--- Brief ---
Print every line of the data below character for character, without changing anything.
= = = = = = =
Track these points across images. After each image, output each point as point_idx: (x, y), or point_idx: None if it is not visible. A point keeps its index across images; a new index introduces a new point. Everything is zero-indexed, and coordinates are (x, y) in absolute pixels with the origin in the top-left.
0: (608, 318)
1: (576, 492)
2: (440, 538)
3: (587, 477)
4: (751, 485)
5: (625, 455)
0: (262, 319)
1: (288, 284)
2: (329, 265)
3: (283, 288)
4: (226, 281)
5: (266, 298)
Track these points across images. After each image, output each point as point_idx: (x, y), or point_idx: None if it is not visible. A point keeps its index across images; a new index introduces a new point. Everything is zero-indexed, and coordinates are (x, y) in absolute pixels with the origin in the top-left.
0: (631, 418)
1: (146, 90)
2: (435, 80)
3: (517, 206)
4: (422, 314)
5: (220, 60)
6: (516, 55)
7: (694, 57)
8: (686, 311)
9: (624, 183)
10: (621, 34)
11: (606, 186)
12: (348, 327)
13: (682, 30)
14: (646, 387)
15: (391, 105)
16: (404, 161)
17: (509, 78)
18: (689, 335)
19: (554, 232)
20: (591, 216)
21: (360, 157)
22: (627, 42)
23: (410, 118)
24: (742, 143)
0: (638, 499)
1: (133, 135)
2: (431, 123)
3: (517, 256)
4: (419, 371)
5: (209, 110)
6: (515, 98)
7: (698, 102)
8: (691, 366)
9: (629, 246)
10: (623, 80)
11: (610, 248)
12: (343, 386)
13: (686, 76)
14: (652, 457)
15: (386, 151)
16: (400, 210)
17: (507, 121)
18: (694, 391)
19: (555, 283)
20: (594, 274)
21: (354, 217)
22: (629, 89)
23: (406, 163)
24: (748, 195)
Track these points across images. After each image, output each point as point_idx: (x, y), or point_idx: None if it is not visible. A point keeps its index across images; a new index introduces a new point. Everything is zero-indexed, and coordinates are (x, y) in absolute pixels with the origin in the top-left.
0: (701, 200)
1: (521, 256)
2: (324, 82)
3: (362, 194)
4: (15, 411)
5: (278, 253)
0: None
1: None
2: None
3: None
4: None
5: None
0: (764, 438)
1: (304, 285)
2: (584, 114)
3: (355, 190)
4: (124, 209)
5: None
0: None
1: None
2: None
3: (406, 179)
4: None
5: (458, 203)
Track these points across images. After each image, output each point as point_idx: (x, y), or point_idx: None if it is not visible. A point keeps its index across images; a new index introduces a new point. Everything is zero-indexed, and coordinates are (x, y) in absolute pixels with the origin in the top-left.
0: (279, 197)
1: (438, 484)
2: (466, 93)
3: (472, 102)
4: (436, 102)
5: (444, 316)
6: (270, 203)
= = = = = = =
--- Exercise response ---
Track these points across images. After each image, output each point as point_idx: (x, y), or point_idx: None if it is not visible. A point keeps its index across images; a new index introduces a new point. Everything is zero-indexed, and coordinates are (x, y) in absolute pixels with the origin in the top-left.
0: (608, 318)
1: (576, 492)
2: (440, 538)
3: (587, 477)
4: (751, 485)
5: (625, 455)
0: (262, 319)
1: (288, 284)
2: (329, 265)
3: (283, 288)
4: (226, 281)
5: (266, 298)
Track these points across images. After each image, output each point as point_idx: (x, y), or point_idx: None if it is not visible. A point keeps its index across images; a new index introduces a new point. Everything is zero-indexed, and coordinates are (x, y) in absolute pixels with the origin in the top-left.
0: (631, 418)
1: (146, 90)
2: (435, 80)
3: (517, 206)
4: (422, 314)
5: (220, 60)
6: (516, 55)
7: (694, 57)
8: (686, 311)
9: (624, 183)
10: (621, 34)
11: (606, 186)
12: (348, 327)
13: (682, 30)
14: (646, 387)
15: (391, 105)
16: (404, 161)
17: (509, 78)
18: (689, 335)
19: (554, 232)
20: (591, 216)
21: (360, 157)
22: (627, 42)
23: (410, 118)
24: (742, 143)
0: (638, 499)
1: (133, 135)
2: (431, 123)
3: (517, 256)
4: (419, 371)
5: (209, 110)
6: (515, 98)
7: (698, 102)
8: (691, 366)
9: (629, 246)
10: (623, 80)
11: (610, 248)
12: (343, 386)
13: (686, 76)
14: (652, 457)
15: (386, 151)
16: (400, 210)
17: (507, 121)
18: (694, 391)
19: (555, 283)
20: (594, 274)
21: (354, 217)
22: (629, 89)
23: (406, 163)
24: (748, 195)
Track these points across images. After each image, output each point as point_idx: (x, y), or point_idx: None if it is not visible. A point keeps its index across images; a new index introduces a new point. Everything is zero-indexed, and coordinates are (x, y) in absolute pixels with the origin in the top-left.
0: (701, 200)
1: (521, 256)
2: (324, 82)
3: (362, 194)
4: (15, 411)
5: (278, 253)
0: None
1: None
2: None
3: None
4: None
5: None
0: (764, 438)
1: (304, 285)
2: (584, 114)
3: (355, 190)
4: (124, 209)
5: None
0: None
1: None
2: None
3: (406, 179)
4: None
5: (458, 203)
Track these points across images. After each image, output each point as point_idx: (x, y), or point_idx: None if it is not visible. A point keeps its index across images; a new index introduces a new point. Everything is zero-indexed, and coordinates are (x, y) in absolute pixels with the origin in the top-left.
0: (279, 197)
1: (438, 484)
2: (466, 93)
3: (472, 102)
4: (436, 102)
5: (444, 316)
6: (270, 203)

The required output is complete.